* **WHAT TO WORK ON**:
Copy the data below line for line, leaving every character unchanged.

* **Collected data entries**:
/---

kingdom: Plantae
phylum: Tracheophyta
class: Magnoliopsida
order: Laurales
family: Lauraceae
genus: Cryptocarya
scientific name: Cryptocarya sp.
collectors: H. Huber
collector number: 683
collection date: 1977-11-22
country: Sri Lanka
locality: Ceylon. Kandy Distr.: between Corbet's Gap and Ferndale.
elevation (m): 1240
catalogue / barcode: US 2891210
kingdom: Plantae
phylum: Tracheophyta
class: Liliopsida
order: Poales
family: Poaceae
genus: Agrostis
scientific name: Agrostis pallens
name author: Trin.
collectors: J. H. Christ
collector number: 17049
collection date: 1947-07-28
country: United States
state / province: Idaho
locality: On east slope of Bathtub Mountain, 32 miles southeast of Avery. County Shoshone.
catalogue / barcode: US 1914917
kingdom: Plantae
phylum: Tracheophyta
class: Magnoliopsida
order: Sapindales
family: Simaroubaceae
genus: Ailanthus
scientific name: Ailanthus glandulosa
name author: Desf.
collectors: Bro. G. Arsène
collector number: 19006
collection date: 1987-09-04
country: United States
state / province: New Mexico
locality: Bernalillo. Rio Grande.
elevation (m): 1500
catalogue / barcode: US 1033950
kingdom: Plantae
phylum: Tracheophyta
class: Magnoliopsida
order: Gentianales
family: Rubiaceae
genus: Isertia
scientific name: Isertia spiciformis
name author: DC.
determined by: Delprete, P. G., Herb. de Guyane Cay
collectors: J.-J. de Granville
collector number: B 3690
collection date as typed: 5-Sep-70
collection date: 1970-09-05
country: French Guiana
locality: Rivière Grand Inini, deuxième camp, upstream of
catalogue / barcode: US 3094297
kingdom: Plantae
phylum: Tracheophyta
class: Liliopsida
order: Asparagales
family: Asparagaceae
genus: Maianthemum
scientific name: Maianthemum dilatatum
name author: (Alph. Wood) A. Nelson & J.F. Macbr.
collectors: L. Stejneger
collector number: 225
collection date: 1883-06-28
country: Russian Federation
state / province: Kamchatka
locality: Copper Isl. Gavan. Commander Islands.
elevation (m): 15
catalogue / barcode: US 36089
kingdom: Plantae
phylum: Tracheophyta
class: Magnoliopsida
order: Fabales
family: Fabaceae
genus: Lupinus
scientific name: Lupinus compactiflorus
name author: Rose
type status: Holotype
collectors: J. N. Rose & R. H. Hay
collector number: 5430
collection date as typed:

\---

* **CORRECT RESULT**:
kingdom: Plantae
phylum: Tracheophyta
class: Magnoliopsida
order: Laurales
family: Lauraceae
genus: Cryptocarya
scientific name: Cryptocarya sp.
collectors: H. Huber
collector number: 683
collection date: 1977-11-22
country: Sri Lanka
locality: Ceylon. Kandy Distr.: between Corbet's Gap and Ferndale.
elevation (m): 1240
catalogue / barcode: US 2891210
kingdom: Plantae
phylum: Tracheophyta
class: Liliopsida
order: Poales
family: Poaceae
genus: Agrostis
scientific name: Agrostis pallens
name author: Trin.
collectors: J. H. Christ
collector number: 17049
collection date: 1947-07-28
country: United States
state / province: Idaho
locality: On east slope of Bathtub Mountain, 32 miles southeast of Avery. County Shoshone.
catalogue / barcode: US 1914917
kingdom: Plantae
phylum: Tracheophyta
class: Magnoliopsida
order: Sapindales
family: Simaroubaceae
genus: Ailanthus
scientific name: Ailanthus glandulosa
name author: Desf.
collectors: Bro. G. Arsène
collector number: 19006
collection date: 1987-09-04
country: United States
state / province: New Mexico
locality: Bernalillo. Rio Grande.
elevation (m): 1500
catalogue / barcode: US 1033950
kingdom: Plantae
phylum: Tracheophyta
class: Magnoliopsida
order: Gentianales
family: Rubiaceae
genus: Isertia
scientific name: Isertia spiciformis
name author: DC.
determined by: Delprete, P. G., Herb. de Guyane Cay
collectors: J.-J. de Granville
collector number: B 3690
collection date as typed: 5-Sep-70
collection date: 1970-09-05
country: French Guiana
locality: Rivière Grand Inini, deuxième camp, upstream of
catalogue / barcode: US 3094297
kingdom: Plantae
phylum: Tracheophyta
class: Liliopsida
order: Asparagales
family: Asparagaceae
genus: Maianthemum
scientific name: Maianthemum dilatatum
name author: (Alph. Wood) A. Nelson & J.F. Macbr.
collectors: L. Stejneger
collector number: 225
collection date: 1883-06-28
country: Russian Federation
state / province: Kamchatka
locality: Copper Isl. Gavan. Commander Islands.
elevation (m): 15
catalogue / barcode: US 36089
kingdom: Plantae
phylum: Tracheophyta
class: Magnoliopsida
order: Fabales
family: Fabaceae
genus: Lupinus
scientific name: Lupinus compactiflorus
name author: Rose
type status: Holotype
collectors: J. N. Rose & R. H. Hay
collector number: 5430
collection date as typed:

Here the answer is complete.